Work required: Return every line in the records that contains the string "kern". Treat the match as case-sensitive.

Data provided:

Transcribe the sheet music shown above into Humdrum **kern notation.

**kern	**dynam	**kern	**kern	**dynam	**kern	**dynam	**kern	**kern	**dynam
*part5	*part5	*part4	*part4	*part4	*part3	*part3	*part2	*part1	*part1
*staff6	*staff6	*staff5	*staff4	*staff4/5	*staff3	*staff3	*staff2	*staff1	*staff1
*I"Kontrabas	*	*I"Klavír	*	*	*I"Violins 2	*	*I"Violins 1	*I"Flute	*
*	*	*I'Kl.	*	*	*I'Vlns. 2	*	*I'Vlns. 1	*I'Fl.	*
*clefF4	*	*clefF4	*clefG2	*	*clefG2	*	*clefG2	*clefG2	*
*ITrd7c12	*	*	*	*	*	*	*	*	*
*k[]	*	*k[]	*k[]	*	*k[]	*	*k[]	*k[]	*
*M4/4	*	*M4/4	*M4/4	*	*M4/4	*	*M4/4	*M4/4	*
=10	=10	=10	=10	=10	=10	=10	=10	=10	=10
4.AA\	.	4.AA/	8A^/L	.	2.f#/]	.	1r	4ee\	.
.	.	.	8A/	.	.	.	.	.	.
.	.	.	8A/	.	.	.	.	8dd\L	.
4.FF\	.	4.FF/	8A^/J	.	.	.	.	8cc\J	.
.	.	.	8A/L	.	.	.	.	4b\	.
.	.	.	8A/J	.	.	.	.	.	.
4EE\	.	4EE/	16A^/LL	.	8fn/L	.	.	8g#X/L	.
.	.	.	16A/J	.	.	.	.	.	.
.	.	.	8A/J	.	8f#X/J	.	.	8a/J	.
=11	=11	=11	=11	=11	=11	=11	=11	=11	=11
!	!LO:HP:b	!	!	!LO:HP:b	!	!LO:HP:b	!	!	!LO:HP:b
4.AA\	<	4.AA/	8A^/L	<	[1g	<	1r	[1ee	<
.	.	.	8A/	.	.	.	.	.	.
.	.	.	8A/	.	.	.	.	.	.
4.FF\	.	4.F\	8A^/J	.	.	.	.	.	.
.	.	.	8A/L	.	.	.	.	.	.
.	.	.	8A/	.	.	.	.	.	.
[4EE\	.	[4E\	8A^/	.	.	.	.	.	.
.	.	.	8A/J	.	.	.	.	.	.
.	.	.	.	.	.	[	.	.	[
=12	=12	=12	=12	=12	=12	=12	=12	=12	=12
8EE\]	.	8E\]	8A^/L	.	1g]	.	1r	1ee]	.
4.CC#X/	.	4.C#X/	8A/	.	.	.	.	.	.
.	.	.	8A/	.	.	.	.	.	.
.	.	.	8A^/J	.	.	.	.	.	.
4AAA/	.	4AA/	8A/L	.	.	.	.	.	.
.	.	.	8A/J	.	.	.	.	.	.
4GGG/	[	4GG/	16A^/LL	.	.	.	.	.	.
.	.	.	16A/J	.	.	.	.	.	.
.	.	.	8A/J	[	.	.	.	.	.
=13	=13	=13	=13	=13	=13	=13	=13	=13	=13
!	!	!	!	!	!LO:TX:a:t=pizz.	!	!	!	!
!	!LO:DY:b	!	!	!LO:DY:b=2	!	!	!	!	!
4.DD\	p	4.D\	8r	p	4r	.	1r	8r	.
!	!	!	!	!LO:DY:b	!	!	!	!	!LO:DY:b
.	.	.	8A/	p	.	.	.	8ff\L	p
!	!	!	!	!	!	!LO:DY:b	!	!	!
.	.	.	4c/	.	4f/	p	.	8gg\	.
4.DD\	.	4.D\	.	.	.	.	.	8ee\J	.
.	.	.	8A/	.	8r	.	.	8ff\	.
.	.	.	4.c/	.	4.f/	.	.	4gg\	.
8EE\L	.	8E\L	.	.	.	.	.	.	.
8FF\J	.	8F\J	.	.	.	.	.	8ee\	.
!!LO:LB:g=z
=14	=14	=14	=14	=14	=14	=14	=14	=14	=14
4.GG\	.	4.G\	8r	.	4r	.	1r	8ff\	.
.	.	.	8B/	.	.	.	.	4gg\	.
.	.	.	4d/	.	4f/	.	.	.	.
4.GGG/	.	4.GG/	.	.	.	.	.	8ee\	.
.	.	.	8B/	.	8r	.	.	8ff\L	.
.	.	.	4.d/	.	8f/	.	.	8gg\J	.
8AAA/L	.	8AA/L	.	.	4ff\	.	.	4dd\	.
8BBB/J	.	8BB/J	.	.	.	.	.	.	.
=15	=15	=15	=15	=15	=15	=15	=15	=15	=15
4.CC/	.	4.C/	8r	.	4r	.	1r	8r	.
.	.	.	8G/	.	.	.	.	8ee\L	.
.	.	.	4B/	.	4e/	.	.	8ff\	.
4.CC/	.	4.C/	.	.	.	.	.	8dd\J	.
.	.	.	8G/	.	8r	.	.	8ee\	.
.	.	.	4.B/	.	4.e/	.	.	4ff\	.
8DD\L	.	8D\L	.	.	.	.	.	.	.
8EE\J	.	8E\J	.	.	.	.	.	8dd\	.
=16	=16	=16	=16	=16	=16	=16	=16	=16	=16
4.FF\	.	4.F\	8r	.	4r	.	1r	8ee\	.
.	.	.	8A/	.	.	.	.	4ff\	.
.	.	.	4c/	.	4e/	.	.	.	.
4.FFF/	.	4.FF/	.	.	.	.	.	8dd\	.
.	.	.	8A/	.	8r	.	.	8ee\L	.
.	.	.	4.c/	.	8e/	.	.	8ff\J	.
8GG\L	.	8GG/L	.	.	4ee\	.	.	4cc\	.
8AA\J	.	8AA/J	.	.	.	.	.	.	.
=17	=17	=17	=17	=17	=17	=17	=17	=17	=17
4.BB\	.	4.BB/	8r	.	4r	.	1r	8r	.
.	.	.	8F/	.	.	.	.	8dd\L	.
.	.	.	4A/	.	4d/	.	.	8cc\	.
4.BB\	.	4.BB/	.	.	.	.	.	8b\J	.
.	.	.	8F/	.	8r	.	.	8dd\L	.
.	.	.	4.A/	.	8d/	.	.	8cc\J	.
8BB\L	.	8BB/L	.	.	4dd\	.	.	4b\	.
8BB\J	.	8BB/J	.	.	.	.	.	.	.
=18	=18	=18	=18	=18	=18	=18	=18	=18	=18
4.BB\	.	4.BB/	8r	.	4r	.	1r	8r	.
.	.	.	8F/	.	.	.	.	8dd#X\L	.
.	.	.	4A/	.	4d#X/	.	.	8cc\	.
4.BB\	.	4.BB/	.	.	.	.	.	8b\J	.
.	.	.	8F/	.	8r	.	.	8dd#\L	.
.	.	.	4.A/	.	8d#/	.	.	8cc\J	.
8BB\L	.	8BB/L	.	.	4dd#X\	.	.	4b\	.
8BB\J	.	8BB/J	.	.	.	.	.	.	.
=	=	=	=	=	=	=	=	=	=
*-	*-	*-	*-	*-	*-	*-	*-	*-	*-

Output:
Transcribe the sheet music shown above into Humdrum **kern notation.
**kern	**dynam	**kern	**kern	**dynam	**kern	**dynam	**kern	**kern	**dynam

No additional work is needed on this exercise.